Michel wrote:Michel wrote:
If you test against a set of engines with known elo you can use the likelihood ratio test (also known as Wald test). This test is easy to use.
I'll look for that - do you have any references?
We don't really test head to head, but each version of Komodo tests against a set of opponents (not Komodo versions.)
The Wald test also works for non head to head tests. The key point is that the elo of the opponents needs to be known (which is the case for a head to head test since you may assume that the elo of the single opponent is zero).
The Wald test is for testing a single parameter (e.g. elo). It is implemented as a random walk were each outcome (win/draw/loss) changes a certain number (the likelihood ratio) in a precomputed way. Once the likelihood ratio falls outside a precomputed interval you accept either H0 or H1.
In practice you also have a truncation time and a threshold which determines whether you accept H0 or H1 at truncation.
I wrote a python utility that computes the parameters (alas for now only for a head to head test, I could extend it for more opponents).
http://hardy.uhasselt.be/Toga/wald
Code: Select all
Usage: wald [OPTION]...
Generate parameters for a truncated Wald test and optionally
produce an informative graph.
--alpha type I error probability when there is no elo difference
--beta type II error probability with elo difference equal to epsilon
--epsilon see --beta
--truncation truncate test after this many observations
--graph produce graph
--draw_ratio draw ratio when there is no elo difference
--help print this message
It will print the parameters of the random walk (i.e. what to add in case of W/D/L) as well as the stopping conditions.

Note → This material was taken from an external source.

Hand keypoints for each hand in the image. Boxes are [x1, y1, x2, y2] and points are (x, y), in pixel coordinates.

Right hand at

It will also produce a graph which looks as follows
http://hardy.uhasselt.be/Toga/graph3.png
The Wald-test is different from the Likelihood-Ratio test. For general hypothesis testing, if you have estimated a model for an alternative hypothesis H1, that gives you back a log-likelihood function LogL1(theta) and parameter theta1 that maximizes LogL1, the Wald-test to check whether theta1 is signicificantly different from its value theta0 under the null hypothesis is simply the statistics
(theta1-theta0) / var(theta1)
which is distributed as a chi-squared variable with 1 degree of freedom in the case of a single rating. Note that you don't need to estimate a model of the null hypothesis. Here, var(theta1) is given by the second derivative of the log-likelihood function at the maximum.

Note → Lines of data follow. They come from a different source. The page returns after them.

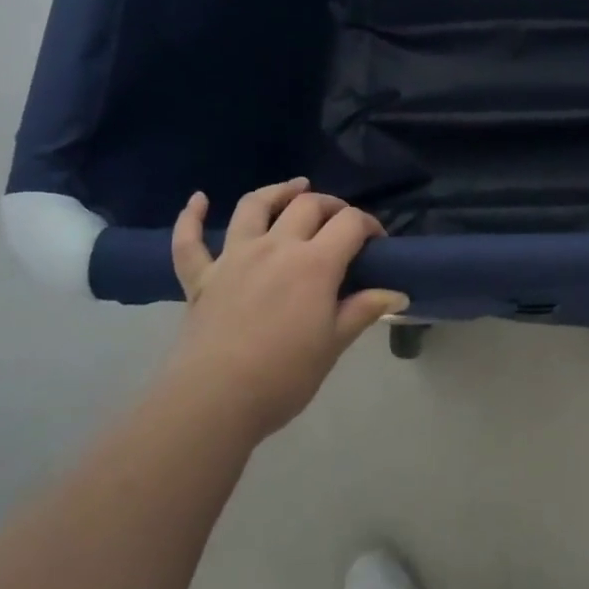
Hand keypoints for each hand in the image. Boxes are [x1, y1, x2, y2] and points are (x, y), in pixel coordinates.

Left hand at [169, 178, 406, 440]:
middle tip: (342, 221)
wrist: (215, 401)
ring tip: (294, 188)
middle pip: (307, 206)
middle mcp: (275, 247)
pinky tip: (198, 199)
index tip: (377, 242)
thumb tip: (398, 294)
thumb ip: (364, 310)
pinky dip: (192, 217)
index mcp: (314, 263)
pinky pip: (189, 240)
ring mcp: (233, 257)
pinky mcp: (200, 277)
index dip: (369, 225)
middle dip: (331, 206)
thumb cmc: (284, 376)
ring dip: (277, 191)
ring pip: (254, 207)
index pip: (350, 224)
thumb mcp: (333, 344)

The likelihood-ratio test on the other hand, needs the log-likelihood for two models: the null and the alternative hypothesis, say LogL1(theta1) and LogL0(theta0). The likelihood ratio test is then the statistic
2(LogL1-LogL0)
which is also distributed as a chi-squared variable with 1 degree of freedom. Asympotitically (sample size goes to infinity) the two tests behave the same, but for finite samples, LR <= Wald. So with Wald-tests, you will reject the null hypothesis more often than with the LR-test (at least for small samples).